(Beginning of Data)

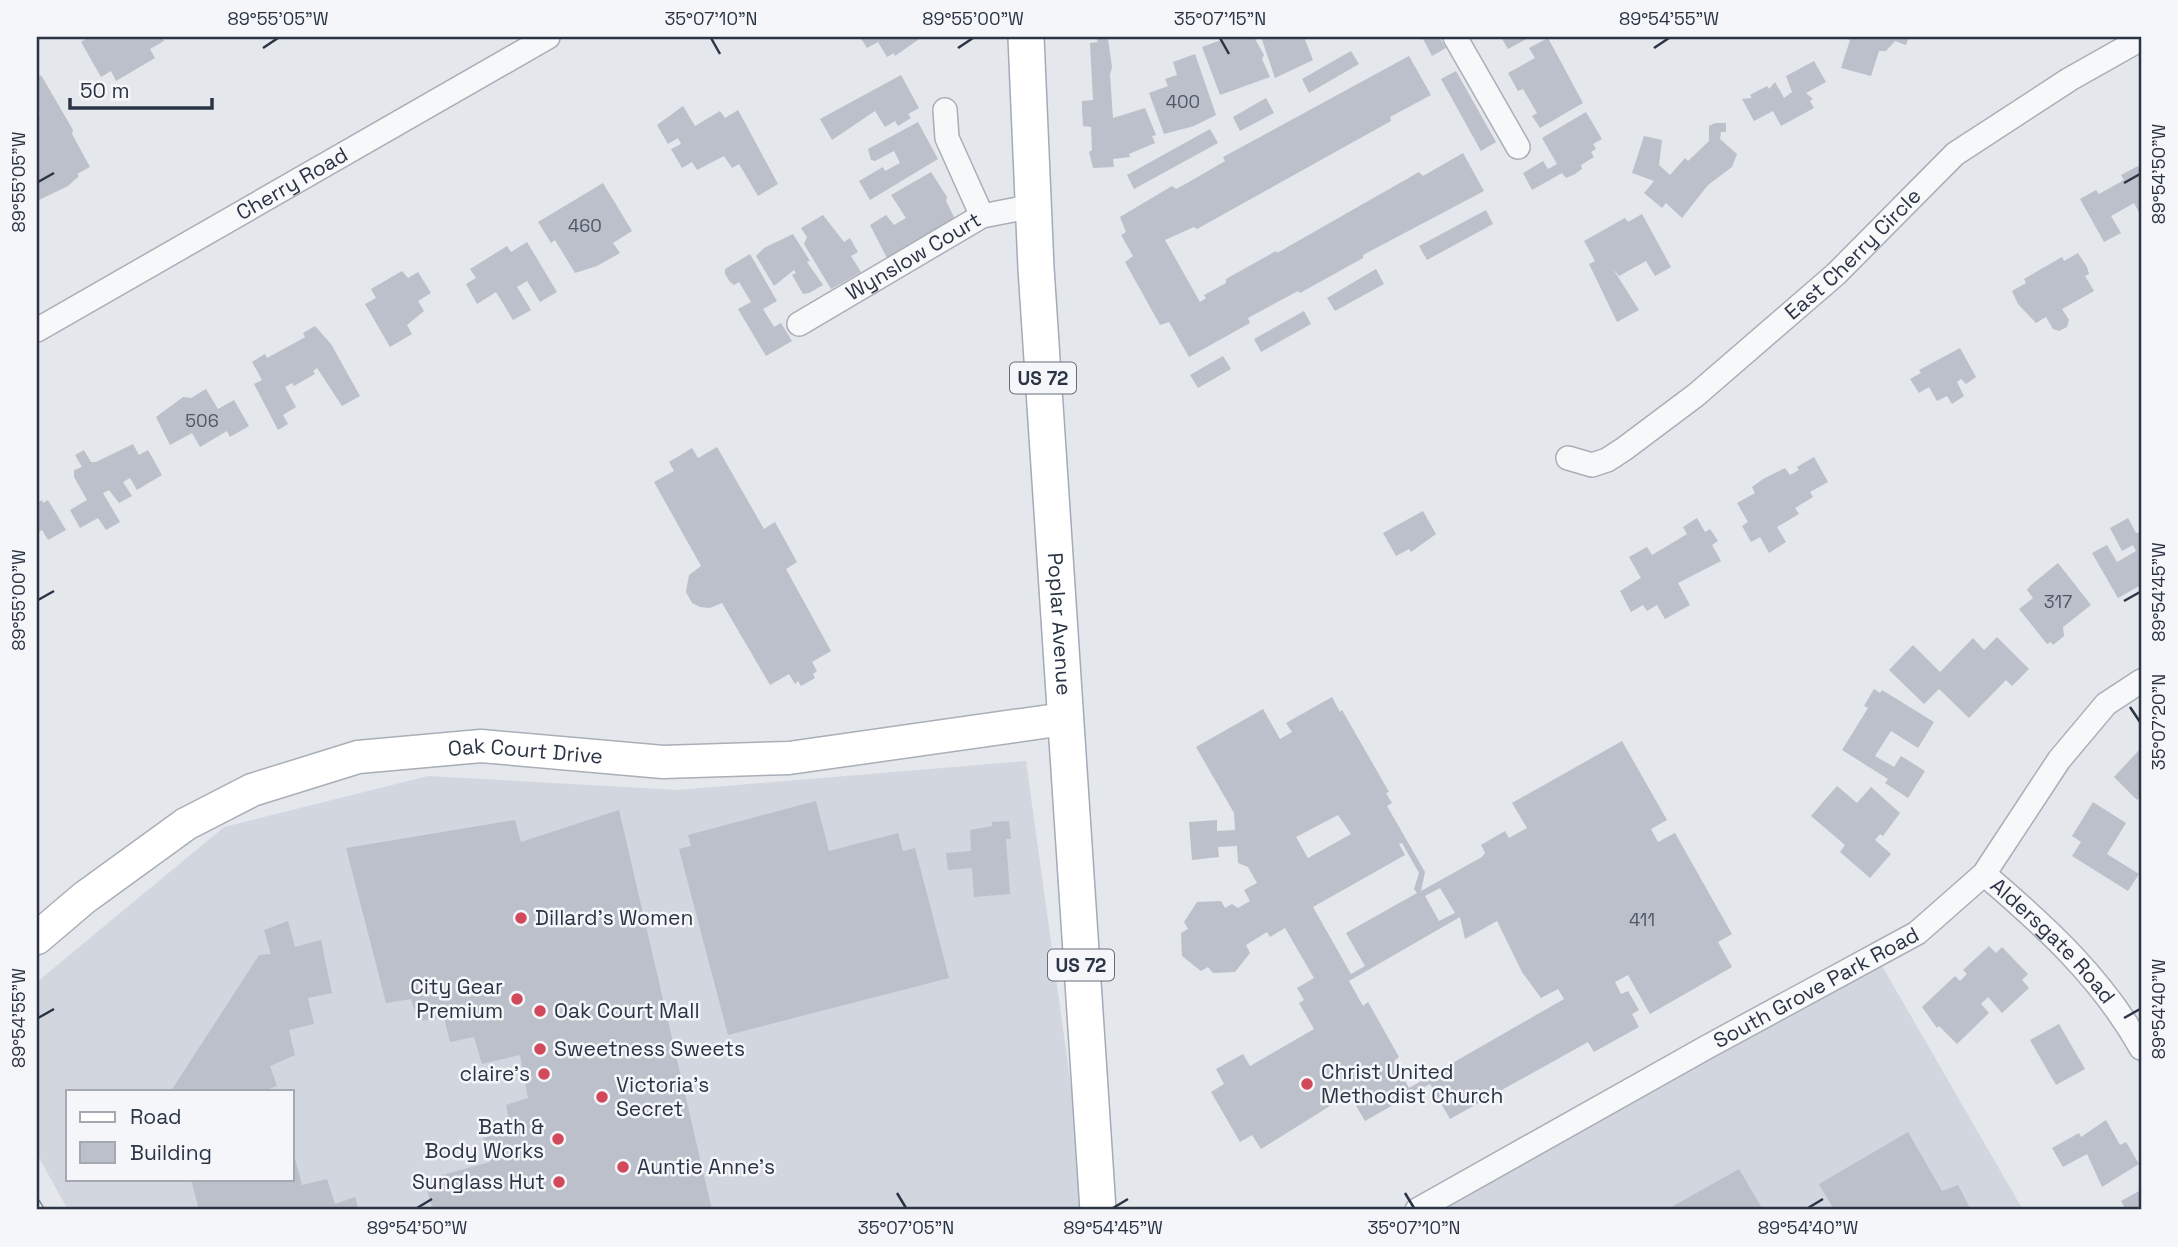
<svg xmlns="http://www.w3.org/2000/svg" width="2178" height="1247" font-family="'Space Grotesk',sans-serif">
<style>
.built{fill:#d2d6de;fill-rule:evenodd}
.building{fill:#bbc0ca;fill-rule:evenodd}
.lines{fill:none;stroke-linecap:round;stroke-linejoin:round}
.street-casing{stroke:#a9aeb7;stroke-width:26}
.secondary-casing{stroke:#a9aeb7;stroke-width:35}
.primary-casing{stroke:#a3abb8;stroke-width:38}
.street{stroke:#f7f8fa;stroke-width:23}
.secondary{stroke:#fff;stroke-width:32}
.primary{stroke:#fff;stroke-width:35}
.rail-casing{stroke:#7d8696;stroke-width:8}
.rail{stroke:#f4f6f9;stroke-width:5;stroke-dasharray:16;stroke-linecap:butt}
.ticks{fill:none;stroke:#2b3445;stroke-width:2.5}
.poi-dot{fill:#d1495b;stroke:#f4f6f9;stroke-width:2.5}
.labels{text-anchor:middle;stroke-width:5;stroke-linejoin:round;paint-order:stroke}
.number-label{font-size:18px;fill:#4f5766}
.shield{fill:#f4f6f9;stroke:#676e7b;stroke-width:2}
.shield-label{font-size:19px;font-weight:bold;fill:#2b3445}
.street-label{font-size:21px;fill:#2b3445;stroke:#f4f6f9}
.poi-label{font-size:21px;fill:#2b3445;stroke:#f4f6f9;text-anchor:start}
.neatline{fill:none;stroke:#2b3445;stroke-width:2.5}
.ticks-label{font-size:18px;text-anchor:middle;fill:#2b3445}
</style>
<rect width="100%" height="100%" fill="#e4e7ec"/>
<path class="built" d="M1026,761L1088,1210H68L37,1154V982L224,827L428,776L677,790ZM68,1091H292V1179H68Z
M1882,966L2023,1210H1414Z"/>
<path class="building" d="M89,37H161L164,41L150,49L155,58L116,81L111,71L101,77L81,42Z
M860,37H922L895,56L894,53L887,57L878,42L867,48Z
M1096,37H1113L1108,39L1112,67L1110,75L1113,118L1145,108L1156,135L1152,136L1155,143L1129,154L1130,157L1113,159L1114,167L1093,168L1089,152L1092,150L1091,127L1083,126L1082,110V101L1093,100L1090,43L1098,42Z
M1229,37H1254L1264,55L1262,59L1270,77L1220,95L1202,47Z
M1261,37H1304L1313,60L1275,78Z
M1422,37H1439L1446,48L1432,56Z
M1501,37H1530L1508,49Z
M1843,37H1909L1906,45L1895,41L1886,51H1879L1871,76L1841,68L1850,40Z
M1548,38L1583,103L1540,128L1532,116L1537,113L1523,89L1518,91L1508,73L1535,58L1529,48Z
M1351,51L1359,64L1309,93L1302,79Z
M1195,54L1216,115L1194,126L1164,134L1149,93L1168,86L1165,79L1177,75L1173,62Z
M1409,56L1431,95L1390,117L1391,121L1197,229L1194,227L1165,240L1200,302L1206,298L1204,295L1226,283V279L1276,251L1277,253L1419,172L1423,176L1463,153L1484,191L1363,255V258L1300,293L1298,291L1248,318L1250,323L1189,357L1169,322L1160,325L1125,262L1133,256L1121,235L1126,232L1120,217L1172,186L1176,189L1189,182L1225,161L1223,157Z
M1814,61L1826,82L1806,93L1813,99L1810,101L1814,108L1781,126L1773,111L1754,121L1742,99L1752,98L1750,95L1767,86L1769,89L1775,82L1784,98L1792,92L1786,76Z
M1456,71L1496,142L1481,151L1441,79Z
M41,75L73,130L72,134L90,167L77,174L79,176L68,186L37,201V115L40,114L37,108V78Z
M901,75L919,108L908,114L911,118L898,126L895,121L885,127L875,111L832,140L820,119Z
M1266,98L1274,113L1240,131L1233,117Z
M683,106L695,126L720,111L725,118L738,110L778,184L758,196L739,164L732,168L724,156L697,170L692,162L682,168L671,149L681,144L678,138L668,144L657,125Z
M1586,112L1602,139L1593,144L1596,149L1591,152L1594,157L1581,165L1582,169L1575,174L1566,178L1562,173L1532,190L1523,173L1543,161L1548,169L1557,164L1542,138Z
M918,122L938,159L870,200L859,181L883,167L885,171L900,163L894,151L875,161L871,160L868,149Z
M1715,123H1726V132H1721L1720,139L1737,154L1732,167L1708,185L1682,218L1666,203L1662,208L1644,193L1654,181L1632,173L1644,136L1662,140L1659,165L1670,175L1685,158L1688,161L1709,141V126Z
M1210,129L1218,143L1134,189L1127,175Z
M2138,166L2141,171V216L2134,203L2111,216L2121,233L2104,242L2080,199L2096,190L2099,194L2124,180L2121,175Z
M931,172L947,197L946,201L955,219L887,258L870,225L886,215L894,225L906,218L891,195Z
M603,183L632,231L613,243L620,253L597,266L575,273L555,240L551,243L538,222Z
M1486,210L1493,224L1427,260L1419,246Z
M1642,214L1671,267L1655,276L1646,261L1619,276L1613,269L1639,310L1617,322L1589,264L1595,261L1584,241L1625,218L1628,222Z
M823,215L844,242L850,238L858,252L851,256L861,272L831,289L804,244L807,237L801,228Z
M793,234L810,261L807,262L823,285L809,293L803,294L792,275L796,273L794,270L774,286L756,256L764,248Z
M527,242L557,292L540,302L527,281L517,287L531,310L513,320L496,292L477,304L466,284L476,278L470,269L507,246L511,252Z
M2078,253L2087,267L2089,274L2085,276L2094,291L2062,309L2069,320L2067,327L2059,331L2053,329L2046,317L2036,323L2018,304L2012,291L2026,283L2024,279L2062,257L2064,261Z
M750,254L777,301L763,309L774,327L781,323L792,341L766,356L738,309L751,302L739,282L734,285L730,282L725,274V269Z
M1376,269L1384,284L1335,311L1327,298Z
M402,271L408,278L418,272L431,293L418,301L424,311L407,325L412,334L390,347L365,304L376,298L371,289Z
M1304,311L1311,324L1261,352L1254,339Z
M315,326L331,344L360,396L342,406L317,368L313,371L315,374L294,386L292,383L285,387L296,407L283,415L288,424L278,430L254,384L262,380L252,362L265,354L267,358L300,340L305,337L303,333Z
M1960,348L1976,377L1966,384L1961,379L1957,382L1964,396L1952,404L1947,396L1937,401L1929,387L1919,393L1910,379L1921,373L1919,370Z
M1223,356L1231,369L1198,388L1190,375Z
M206,389L218,409L234,400L249,426L230,437L227,431L200,447L192,433L170,445L156,417L183,397L191,398Z
M133,444L139,455L148,450L162,475L137,490L130,478L123,482L132,496L119,503L109,490L103,493L120,522L106,530L98,518L80,528L70,510L87,500L74,477V470L82,467L75,455L84,450L91,462H96Z
M717,447L764,529L775,522L797,562L786,569L831,651L812,662L817,671L813,674L815,678L801,686L798,681L795,684L789,674L770,685L722,603L710,608L700,607L692,603L686,592L689,575L701,566L654,482L674,471L669,462L692,448L698,458Z
M1814,457L1828,482L1810,492L1813,497L1795,508L1799,514L1777,527L1786,542L1769,553L1760,537L1751,542L1742,526L1748,522L1737,503L1755,493L1752,487L1763,479L1785,468L1790,475L1799,470L1797,467Z
M42,500L43,503L48,500L66,530L48,540L42,530L37,533V503Z
M1423,511L1436,534L1411,552L1409,549L1396,556L1383,533Z
M1697,518L1705,532L1710,529L1718,541L1712,545L1721,561L1678,583L1690,605L1665,619L1657,605L1647,611L1643,605L1631,612L1620,591L1641,578L1629,557L1647,547L1652,555L1687,534L1683,527Z
M2128,518L2136,533L2141,532V585L2118,598L2092,553L2107,545L2117,562L2136,551L2133,545L2122,551L2110,528Z
M2058,563L2091,605L2063,627L2064,636L2053,645L2051,642L2047,644L2019,609L2033,598L2027,590L2030,586Z
M1997,637L2029,669L2012,686L2006,680L1969,718L1939,689L1924,704L1889,670L1913,645L1940,672L1973,638L1984,650Z
M1874,689L1880,693L1882,690L1934,722L1918,748L1891,731L1875,756L1894,767L1901,756L1925,771L1908,798L1885,783L1888,779L1842,750L1868,708L1864,706Z
M1332,697L1340,712L1342,710L1389,792L1386,793L1392,803L1387,806L1425,872L1421,891L1482,857L1485,853L1481,845L1505,831L1509,838L1527,828L1512,803L1622,741L1667,820L1651,829L1658,842L1675,833L1732,934L1718,942L1732,967L1650,1014L1628,975L1615,982L1621,994L1628,991L1639,1010L1632,1014L1639,1027L1594,1052L1588,1042L1450,1119L1430,1084L1365,1121L1349,1094L1261,1149L1252,1135L1240,1142L1211,1092L1224,1084L1216,1069L1243,1054L1250,1066L1314,1029L1299,1003L1304,1000L1297,988L1314,978L1285,928L1270,937L1267,932L1246,945L1250,953L1235,972L1213,973L1208,967L1201,971L1182,956L1181,933L1188,929L1184,922L1197,902L1221,901L1225,908L1232,904L1238,908L1250,901L1244,890L1257,883L1248,867L1238,863L1237,846L1218,847L1219,857L1192,860L1189,822L1217,820V831L1235,830L1234,813L1196,747L1263,709L1280,739L1292,732L1286,723ZM1338,815L1351,834L1308,858L1296,837ZM1402,843L1419,873L1414,889L1417,893L1346,933L1365,966L1351,974L1313,907L1405,855L1399,844ZM1440,888L1455,913L1439,921L1425,896ZM1460,917L1465,939L1497,921L1522,972L1541,998L1558,989L1564,999L1409,1088L1394,1061L1399,1057L1368,1002L1363,1006L1349,981Z
M2141,748V796L2137,800L2114,777Z
M1837,786L1857,803L1871,787L1900,813L1883,836L1880,834L1875,840L1891,854L1870,878L1840,852L1845,845L1811,816Z
M816,801L829,851L898,833L903,851L915,848L949,978L728,1035L679,849L691,846L688,835Z
M2093,802L2126,823L2107,854L2139,874L2128,891L2072,856L2081,842L2072,836Z
M619,810L712,1210H433L424,1180L490,1162L483,1138L511,1131L506,1105L528,1098L520,1055L482,1064L474,1037L450,1042L444,1018L418,1021L411,999L386,1003L346,848L515,820L521,842Z
M1009,821L1011,839H1006L1010,894L974,897L972,868L948,870L946,853L971,851L970,830L992,826V822Z
M288,921L295,947L321,940L332,993L308,998L314,1024L289,1030L295,1055L270,1066L277,1086L263,1091H171L259,955L271,954L264,930Z
M1989,946L1996,953L2002,947L2028,974L2022,980L2029,988L2002,1013L1988,997L1981,1004L1989,1013L1957,1044L1939,1026L1937,1028L1922,1007L1955,976L1960,981L1967,974L1963,970Z
M2059,1024L2085,1069L2056,1085L2030,1040Z
M2106,1120L2120,1145L2126,1142L2139,1164L2102,1187L2087,1154L2063,1167L2052,1148L2079,1133L2081,1137Z
M1908,1132L1942,1191L1958,1185L1971,1210H1834L1819,1184Z
M295,1159L302,1185L327,1179L335,1204L355,1197L359,1210H199L191,1179H292V1160Z
M1739,1169L1763,1210H1666Z
M2141,1190V1210H2126L2121,1201Z"/>
<g class="lines">
<g class="street-casing">
<g id="street">
<path d="M1455,37L1518,147"/>
<path d="M945,110L947,138L982,216"/>
<path id="s1" d="M799,324L982,216L1033,206"/>
<path id="s2" d="M37,330L548,37"/>
<path id="s3" d="M1568,458L1592,465L1607,460L1624,449L1696,395L1836,274L1955,154L2070,79L2141,39"/>
<path id="s4" d="M1984,874C2045,926 2102,978 2141,1048"/>
<path id="s5" d="M1417,1210L1707,1047L1917,933L1984,874L2059,760L2106,704L2141,681"/>
</g>
</g>
<g class="secondary-casing">
<g id="secondary">
<path id="s6" d="M37,938L84,898L186,824L252,790L358,757L481,746L663,762L789,758L1064,719"/>
</g>
</g>
<g class="primary-casing">
<g id="primary">
<path id="s7" d="M1026,37L1036,268L1098,1210"/>
</g>
</g>
<use href="#street" class="street"/>
<use href="#secondary" class="secondary"/>
<use href="#primary" class="primary"/>
<g class="rail-casing">
<path id="rail" d="M37,1203L41,1210"/>
</g>
<use href="#rail" class="rail"/>
</g>
<path class="ticks" d="M711,38L720,54M1220,38L1229,54M263,48L278,38M958,48L973,38M1654,48L1669,38M38,182L54,173M2124,183L2140,174M38,600L54,591M2124,601L2140,592M2130,707L2140,722M38,1018L54,1009M2124,1018L2140,1009M897,1193L906,1208M1405,1193L1414,1208M417,1208L432,1199M1113,1208L1128,1199M1808,1208L1823,1199"/>
<g class="poi-dot">
<circle cx="521" cy="918" r="7"/>
<circle cx="517" cy="999" r="7"/>
<circle cx="540" cy="1011" r="7"/>
<circle cx="540" cy="1049" r="7"/>
<circle cx="544" cy="1074" r="7"/>
<circle cx="1307" cy="1084" r="7"/>
<circle cx="602" cy="1097" r="7"/>
<circle cx="558" cy="1139" r="7"/>
<circle cx="623" cy="1167" r="7"/>
<circle cx="559" cy="1182" r="7"/>
</g>
<g class="labels">
<g class="number-label">
<text x="1183" y="108">400</text>
<text x="585" y="232">460</text>
<text x="202" y="427">506</text>
<text x="2058" y="608">317</text>
<text x="1642" y="926">411</text>
</g>
<g class="shield">
<rect x="1010" y="362.5" width="66" height="31" rx="5"/>
<rect x="1048" y="949.5" width="66" height="31" rx="5"/>
</g>
<g class="shield-label">
<text x="1043" y="385">US 72</text>
<text x="1081" y="972">US 72</text>
</g>
<g class="street-label">
<text dy="7" stroke="none"><textPath href="#s2" startOffset="294">Cherry Road</textPath></text>
<text dy="7" stroke="none"><textPath href="#s3" startOffset="362">East Cherry Circle</textPath></text>
<text dy="7" stroke="none"><textPath href="#s1" startOffset="133">Wynslow Court</textPath></text>
<text dy="7" stroke="none"><textPath href="#s7" startOffset="588">Poplar Avenue</textPath></text>
<text dy="7" stroke="none"><textPath href="#s6" startOffset="541">Oak Court Drive</textPath></text>
<text dy="7" stroke="none"><textPath href="#s4" startOffset="96">Aldersgate Road</textPath></text>
<text dy="7" stroke="none"><textPath href="#s5" startOffset="457">South Grove Park Road</textPath></text>
</g>
<g class="poi-label">
<text x="535" y="925">Dillard's Women</text>
<text x="503" y="994" text-anchor="end">City Gear<tspan x="503" dy="24">Premium</tspan></text>
<text x="554" y="1018">Oak Court Mall</text>
<text x="554" y="1056">Sweetness Sweets</text>
<text x="1321" y="1079">Christ United<tspan x="1321" dy="24">Methodist Church</tspan></text>
<text x="530" y="1081" text-anchor="end">claire's</text>
<text x="616" y="1092">Victoria's<tspan x="616" dy="24">Secret</tspan></text>
<text x="544" y="1134" text-anchor="end">Bath &amp;<tspan x="544" dy="24">Body Works</tspan></text>
<text x="637" y="1174">Auntie Anne's</text>
<text x="545" y="1189" text-anchor="end">Sunglass Hut</text>
</g>
</g>
<rect width="2178" height="1247" fill="none" stroke="#f4f6f9" stroke-width="77"/>
<rect x="66" y="1090" width="228" height="91" fill="#f4f6f9" stroke="#a4a8b1" stroke-width="2"/>
<rect x="80" y="1112" width="35" height="10" fill="#ffffff" stroke="#a4a8b1" stroke-width="2"/>
<text x="130" y="1124" font-size="21" fill="#2b3445">Road</text>
<rect x="80" y="1142" width="35" height="21" fill="#bbc0ca" stroke="#a4a8b1" stroke-width="2"/>
<text x="130" y="1160" font-size="21" fill="#2b3445">Building</text>
<path d="M70 98v10h142v-10" fill="none" stroke="#2b3445" stroke-width="3.5"/>
<text x="80" y="98" font-size="21" fill="#2b3445" stroke="#f4f6f9" stroke-width="5" paint-order="stroke">50 m</text>
<rect x="38" y="38" width="2102" height="1170" class="neatline"/>
<g class="ticks-label">
<text x="278" y="25">89°55'05"W</text>
<text x="711" y="25">35°07'10"N</text>
<text x="973" y="25">89°55'00"W</text>
<text x="1220" y="25">35°07'15"N</text>
<text x="1669" y="25">89°54'55"W</text>
<text transform="translate(2159 174) rotate(-90)" y="6">89°54'50"W</text>
<text transform="translate(19 182) rotate(-90)" y="6">89°55'05"W</text>
<text transform="translate(2159 592) rotate(-90)" y="6">89°54'45"W</text>
<text transform="translate(19 600) rotate(-90)" y="6">89°55'00"W</text>
<text transform="translate(2159 722) rotate(-90)" y="6">35°07'20"N</text>
<text transform="translate(2159 1009) rotate(-90)" y="6">89°54'40"W</text>
<text transform="translate(19 1018) rotate(-90)" y="6">89°54'55"W</text>
<text x="417" y="1234">89°54'50"W</text>
<text x="906" y="1234">35°07'05"N</text>
<text x="1113" y="1234">89°54'45"W</text>
<text x="1414" y="1234">35°07'10"N</text>
<text x="1808" y="1234">89°54'40"W</text>
</g>
</svg>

(End of Data)

> **Exercise instructions**:
Work out how many lines in the preceding data include the word "round". State only that number.

> **Task solution**:
2